Intelligent Systems for Nintendo
February 18, 2005
The best game ever made for the Gameboy Advance is Advance Wars 2. This is a true example of the 'killer ap:' a wonderfully attractive, easily accessaible, and richly complex game with a great sense of depth. And it also happens to be a hell of a lot of fun.
Turn-based strategy games were a staple of videogames a long time ago, before the genre moved into realtime. Now most strategy games are overburdened and too complicated, too pomous for their own good. Who wants to play a game where armies battle one another all by themselves? Since when is that entertainment? If that's what I wanted, I'd get a television.
Intelligent Systems has been steadily working on its series of strategy games since the beginning of time. Versions of Wars have appeared on the Famicom, Gameboy, and Super Nintendo. When the Gameboy Advance launched, it appeared with Advance Wars, and Nintendo immediately had a system-seller.
The first Advance Wars worked so well because it mixed up turn-based strategy with an entertaining, character-driven story, and then throwing in dozens of playable maps and a map editor for good measure. This was the rare game that deserved all its extras.
I think the second title is the better of the two, although its differences may not seem as apparant at first. The visual design is much better; the color scheme is brighter and with less contrast, and objects such as buildings and trees are less obtrusive. The first game looks garish compared to this.

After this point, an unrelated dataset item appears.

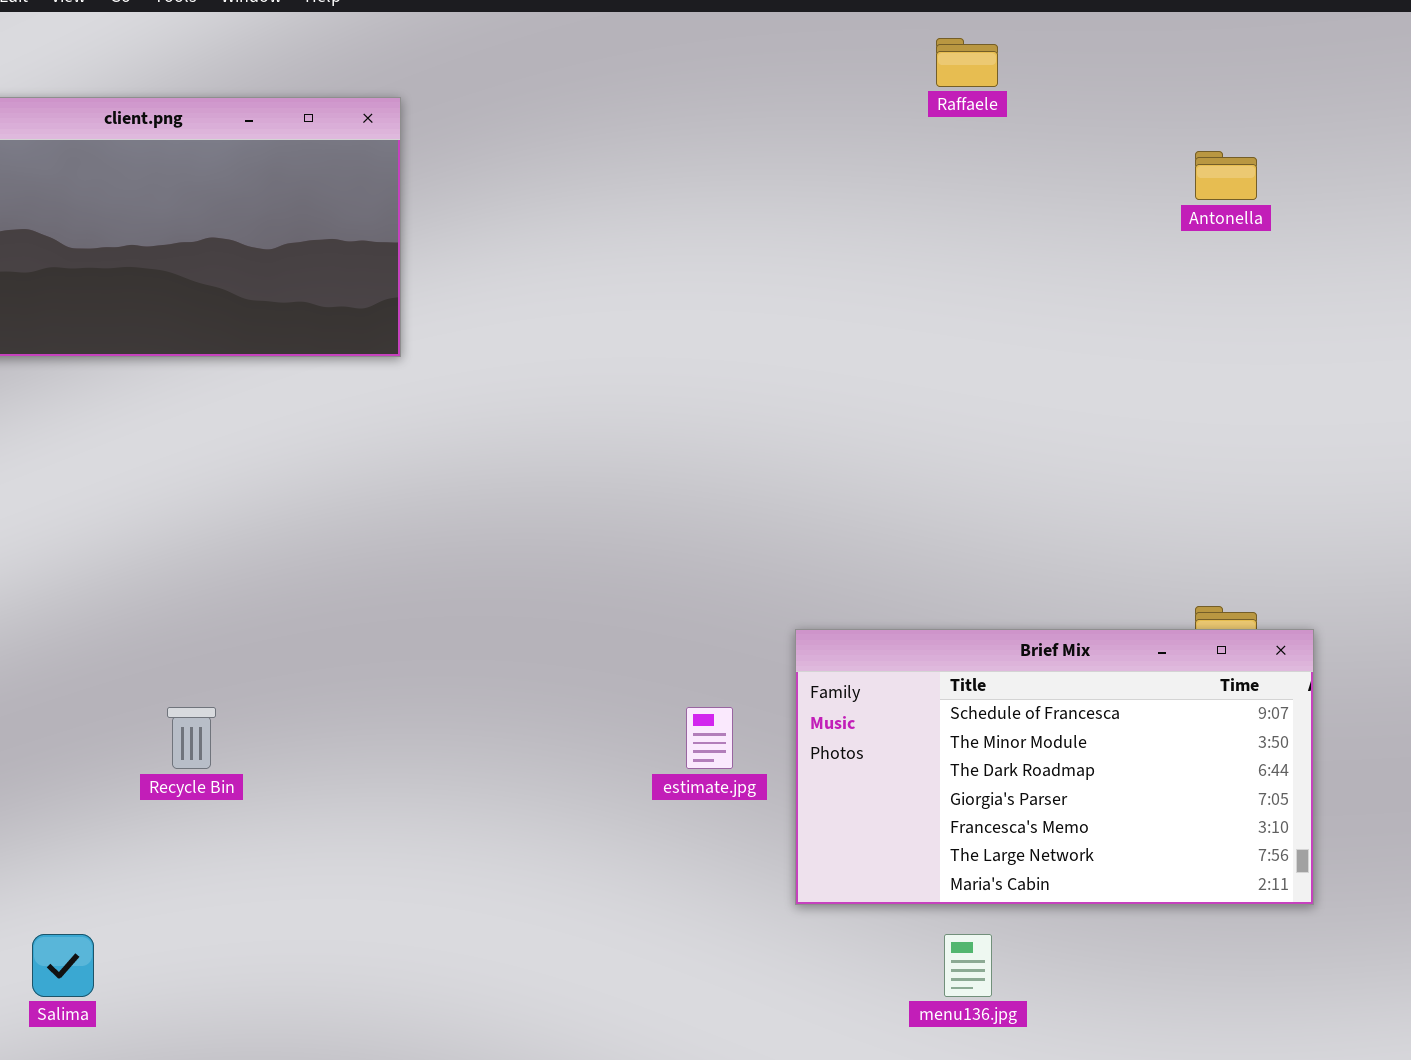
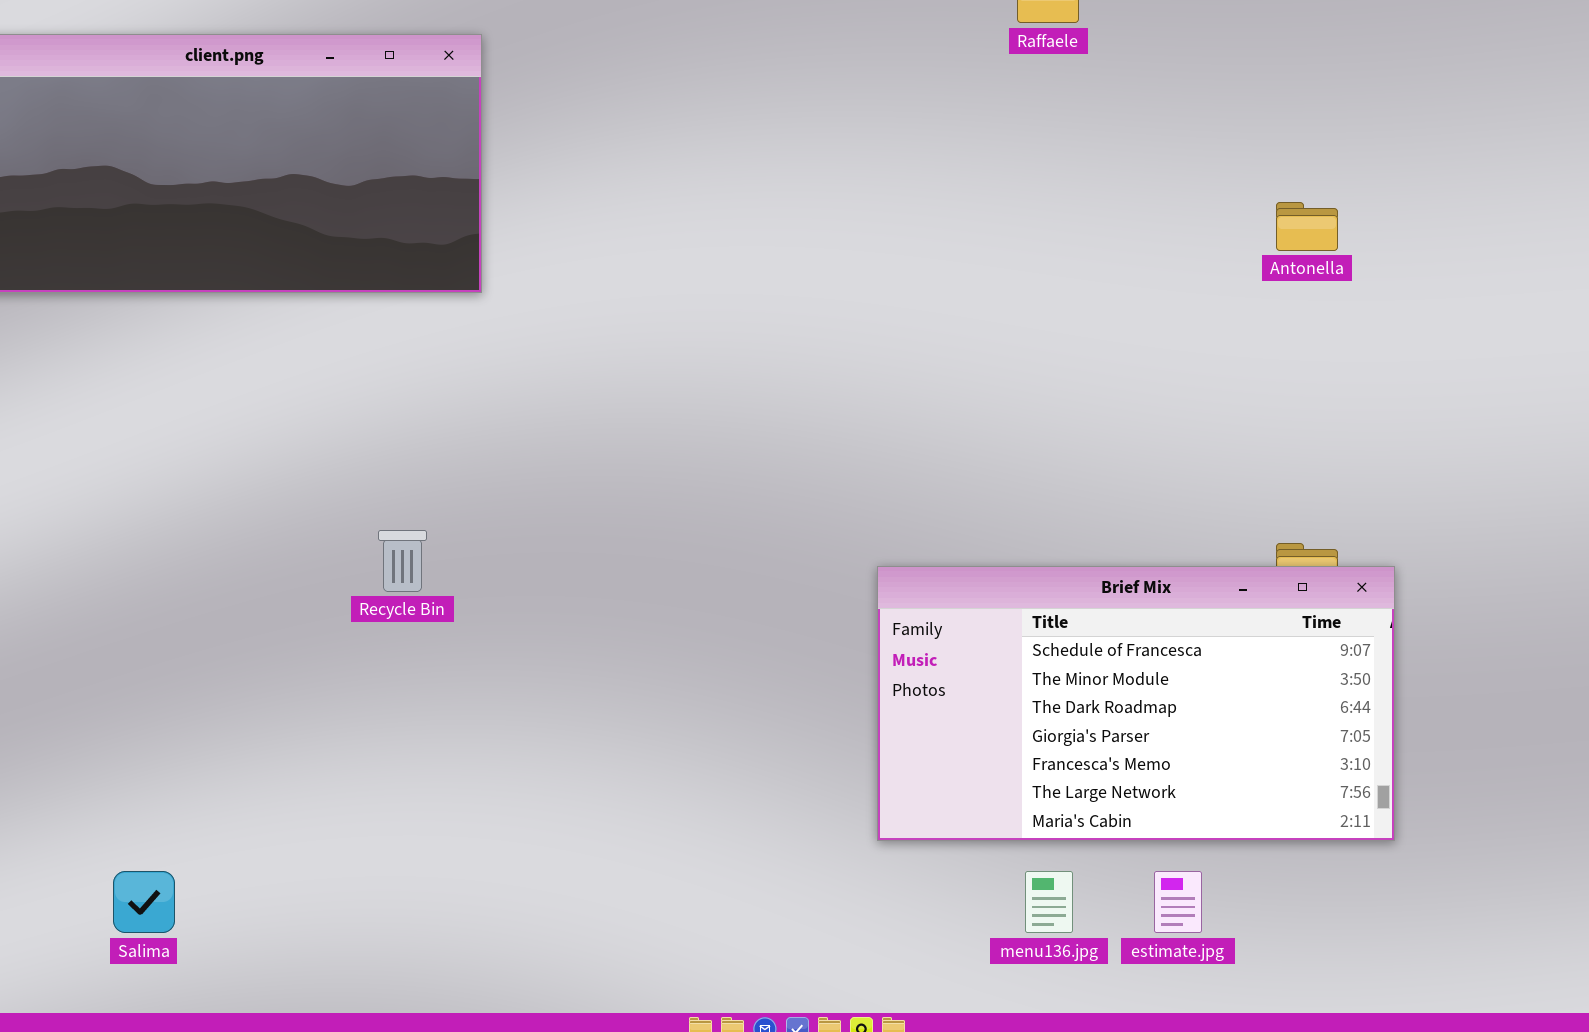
Antonella: [1195,151,1257,200] -> [1276,202,1338,251], moved
Recycle Bin: [167,707,216,769] -> [378,530,427,592], moved
estimate.jpg: [686,707,733,769] -> [1154,871,1202,933], moved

I also have to say I prefer the artwork of the characters, with their romantic, yet slightly comic poses.
The most notable difference is the tweaking in the game's balance. The idea is that all units - infantry, transports, tanks, anti-aircraft, and so on - should have a fighting chance. In the last game, a squad of tanks could completely destroy a squad of infantry. This tends to encourage building only the biggest and most powerful units. This sequel levels things out, and there's more of a paper-rock-siccors feel.
Chances are you already know something about this game, so you don't need me to recite the Campaign Mode for you. Everybody goes through it at least once, if just to enjoy the playful banter between all the cartoon characters (this is the only world where Macy Gray would team up with Marilyn Manson). Most everyone enjoys this mode, although most levels require you to overcome overwhelming odds again and again.
Chances also are you'll also know about the dozen upon dozens of extra maps to buy and play through, including all the maps from the first Advance Wars. Most of these you will only play through once, and some are worth repeated visits. This doesn't really matter to me, since I have the option to create my own levels.
It's the same question I've been asking for twenty years: why don't more games have a level editor? These things are pure gold. Through the AW2 map editor, I've created some terrific levels and shared them with players around the world. Building that sense of community is what make computer games like Quake and Unreal Tournament so endlessly entertaining. You give us the tools to create, and we'll be loyal fans forever.
I don't like reading overhyped praises in game reviews, but Advance Wars 2 really is the best game for the Advance, and just about the best handheld game ever made. It has the ability to grab even those who don't enjoy strategy games or military sims, that same way that all classics hook you.
Intelligent Systems is continuing the series on Nintendo's DS handheld, and we're all eager to see if they can continue their successful formula while adding enough new content to keep everything fresh. Personally, I don't think any major changes should be made. I'd try to empahsize naval units a little more (all those ships are way too expensive), do away with the Neotanks (they're far too powerful), and maybe even offer seasonal-based levels (instead of merely raining or snowing for a turn). I'd also look into the possibility of destroying or bombing cities, because I don't think it's ever been done before.
See? This is what happens when I start to go on a game design streak and create my own custom levels. I don't think a game like this even has a shelf life. This may be a multiplayer classic on par with MULE, Super Bomberman 2 and Herzog Zwei. But don't quote me on that just yet. Ask me again in two or three years.